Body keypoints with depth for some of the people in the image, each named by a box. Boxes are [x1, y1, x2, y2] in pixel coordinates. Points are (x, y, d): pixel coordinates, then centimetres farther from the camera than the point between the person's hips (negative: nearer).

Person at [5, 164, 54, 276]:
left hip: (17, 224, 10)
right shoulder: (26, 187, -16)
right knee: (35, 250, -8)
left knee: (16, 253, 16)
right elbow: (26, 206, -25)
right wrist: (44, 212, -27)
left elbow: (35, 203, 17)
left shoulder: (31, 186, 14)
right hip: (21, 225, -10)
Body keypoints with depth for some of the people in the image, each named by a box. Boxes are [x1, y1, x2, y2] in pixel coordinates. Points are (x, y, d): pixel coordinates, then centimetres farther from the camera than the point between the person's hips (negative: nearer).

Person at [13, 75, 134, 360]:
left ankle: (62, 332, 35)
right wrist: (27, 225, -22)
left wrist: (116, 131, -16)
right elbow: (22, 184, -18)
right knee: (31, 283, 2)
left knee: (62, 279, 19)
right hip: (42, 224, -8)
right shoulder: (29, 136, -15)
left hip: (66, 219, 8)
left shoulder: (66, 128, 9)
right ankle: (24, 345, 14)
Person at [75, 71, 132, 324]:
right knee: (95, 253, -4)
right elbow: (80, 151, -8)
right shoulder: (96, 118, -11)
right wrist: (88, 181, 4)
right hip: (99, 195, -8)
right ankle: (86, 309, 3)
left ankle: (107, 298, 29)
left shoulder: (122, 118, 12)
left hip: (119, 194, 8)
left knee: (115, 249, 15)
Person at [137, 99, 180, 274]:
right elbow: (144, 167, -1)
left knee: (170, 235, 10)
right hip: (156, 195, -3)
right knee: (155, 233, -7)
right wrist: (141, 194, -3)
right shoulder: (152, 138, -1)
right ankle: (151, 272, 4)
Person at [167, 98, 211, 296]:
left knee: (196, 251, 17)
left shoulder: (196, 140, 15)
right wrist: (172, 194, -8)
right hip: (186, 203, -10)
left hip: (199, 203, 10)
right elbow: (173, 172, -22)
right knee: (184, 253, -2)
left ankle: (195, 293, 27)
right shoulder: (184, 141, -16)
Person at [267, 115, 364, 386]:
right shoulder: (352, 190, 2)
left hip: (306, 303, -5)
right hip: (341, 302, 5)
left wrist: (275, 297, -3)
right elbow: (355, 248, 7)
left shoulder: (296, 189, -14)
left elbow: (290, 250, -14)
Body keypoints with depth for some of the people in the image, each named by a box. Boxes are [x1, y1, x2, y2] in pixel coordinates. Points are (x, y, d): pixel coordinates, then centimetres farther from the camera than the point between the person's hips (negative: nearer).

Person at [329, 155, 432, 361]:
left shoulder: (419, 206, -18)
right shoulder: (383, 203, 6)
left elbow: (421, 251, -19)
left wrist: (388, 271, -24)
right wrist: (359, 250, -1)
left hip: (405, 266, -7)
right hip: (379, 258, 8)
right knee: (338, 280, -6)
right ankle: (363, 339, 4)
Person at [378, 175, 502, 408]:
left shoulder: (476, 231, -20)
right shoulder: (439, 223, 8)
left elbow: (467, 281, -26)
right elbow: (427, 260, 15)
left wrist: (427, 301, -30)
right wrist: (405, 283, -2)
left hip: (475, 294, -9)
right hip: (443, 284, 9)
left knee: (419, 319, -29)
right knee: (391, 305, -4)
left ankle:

§

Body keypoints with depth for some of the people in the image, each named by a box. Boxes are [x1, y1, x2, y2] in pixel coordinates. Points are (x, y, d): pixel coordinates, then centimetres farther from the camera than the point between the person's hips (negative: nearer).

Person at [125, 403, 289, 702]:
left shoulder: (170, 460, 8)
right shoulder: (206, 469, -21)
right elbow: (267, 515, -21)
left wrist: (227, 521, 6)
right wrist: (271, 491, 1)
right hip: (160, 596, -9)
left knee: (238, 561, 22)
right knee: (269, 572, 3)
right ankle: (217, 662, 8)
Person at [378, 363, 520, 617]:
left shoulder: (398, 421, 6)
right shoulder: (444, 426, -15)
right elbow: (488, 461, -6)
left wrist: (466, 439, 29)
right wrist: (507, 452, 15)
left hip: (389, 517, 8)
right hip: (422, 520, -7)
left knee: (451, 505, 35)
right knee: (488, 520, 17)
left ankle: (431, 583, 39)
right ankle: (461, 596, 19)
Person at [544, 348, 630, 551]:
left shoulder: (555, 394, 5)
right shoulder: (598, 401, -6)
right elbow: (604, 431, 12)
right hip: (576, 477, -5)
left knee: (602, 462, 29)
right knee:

§

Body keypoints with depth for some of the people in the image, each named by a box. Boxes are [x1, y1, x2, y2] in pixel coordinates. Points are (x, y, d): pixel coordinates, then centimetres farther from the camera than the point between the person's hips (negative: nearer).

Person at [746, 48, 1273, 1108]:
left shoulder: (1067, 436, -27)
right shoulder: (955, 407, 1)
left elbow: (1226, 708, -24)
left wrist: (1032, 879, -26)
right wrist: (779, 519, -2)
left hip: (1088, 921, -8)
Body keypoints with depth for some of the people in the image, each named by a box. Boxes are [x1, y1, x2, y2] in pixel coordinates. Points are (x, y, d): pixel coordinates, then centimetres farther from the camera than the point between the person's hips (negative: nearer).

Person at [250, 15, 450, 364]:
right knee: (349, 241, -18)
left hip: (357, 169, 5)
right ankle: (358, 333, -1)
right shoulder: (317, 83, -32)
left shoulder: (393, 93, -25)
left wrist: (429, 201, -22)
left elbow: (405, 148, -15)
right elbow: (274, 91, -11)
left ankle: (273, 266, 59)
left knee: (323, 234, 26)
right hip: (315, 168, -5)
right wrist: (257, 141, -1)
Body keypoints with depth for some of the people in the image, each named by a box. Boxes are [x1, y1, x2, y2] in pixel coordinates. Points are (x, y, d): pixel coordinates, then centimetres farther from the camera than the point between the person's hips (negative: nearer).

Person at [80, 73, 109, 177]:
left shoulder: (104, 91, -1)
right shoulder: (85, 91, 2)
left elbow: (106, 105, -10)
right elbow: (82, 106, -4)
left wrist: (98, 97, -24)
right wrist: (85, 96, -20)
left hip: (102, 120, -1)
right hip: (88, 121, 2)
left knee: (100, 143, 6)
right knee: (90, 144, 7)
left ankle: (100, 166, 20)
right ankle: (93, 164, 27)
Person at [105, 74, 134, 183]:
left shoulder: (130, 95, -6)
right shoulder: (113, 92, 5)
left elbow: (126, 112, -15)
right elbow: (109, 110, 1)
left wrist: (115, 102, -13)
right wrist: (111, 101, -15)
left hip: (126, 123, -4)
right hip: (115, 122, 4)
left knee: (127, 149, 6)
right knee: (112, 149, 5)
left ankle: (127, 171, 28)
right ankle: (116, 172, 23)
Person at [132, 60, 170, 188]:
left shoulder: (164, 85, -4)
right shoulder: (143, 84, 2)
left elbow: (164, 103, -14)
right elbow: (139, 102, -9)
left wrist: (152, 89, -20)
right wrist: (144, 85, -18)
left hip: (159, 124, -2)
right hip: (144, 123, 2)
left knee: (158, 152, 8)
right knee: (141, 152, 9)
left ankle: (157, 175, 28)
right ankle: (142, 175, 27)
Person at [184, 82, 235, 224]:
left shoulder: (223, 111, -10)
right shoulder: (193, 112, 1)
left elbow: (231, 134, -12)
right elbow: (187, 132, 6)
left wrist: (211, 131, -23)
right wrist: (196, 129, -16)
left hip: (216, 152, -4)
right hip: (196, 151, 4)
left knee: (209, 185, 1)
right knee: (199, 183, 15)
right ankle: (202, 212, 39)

§

→ Requirement
Switch "wrist" to "hand" in the lines that begin at the one containing "right shoulder: (85, 91, 2)" and stop after the one containing "left ankle: (127, 171, 28)", leaving everything else unchanged, and give back only those lines.

→ Final answer
right shoulder: (85, 91, 2)
left elbow: (106, 105, -10)
right elbow: (82, 106, -4)
left hand: (98, 97, -24)
right hand: (85, 96, -20)
left hip: (102, 120, -1)
right hip: (88, 121, 2)
left knee: (100, 143, 6)
right knee: (90, 144, 7)
left ankle: (100, 166, 20)
right ankle: (93, 164, 27)
Person at [105, 74, 134, 183]:
left shoulder: (130, 95, -6)
right shoulder: (113, 92, 5)
left elbow: (126, 112, -15)
right elbow: (109, 110, 1)
left hand: (115, 102, -13)
right hand: (111, 101, -15)
left hip: (126, 123, -4)
right hip: (115, 122, 4)
left knee: (127, 149, 6)
right knee: (112, 149, 5)
left ankle: (127, 171, 28)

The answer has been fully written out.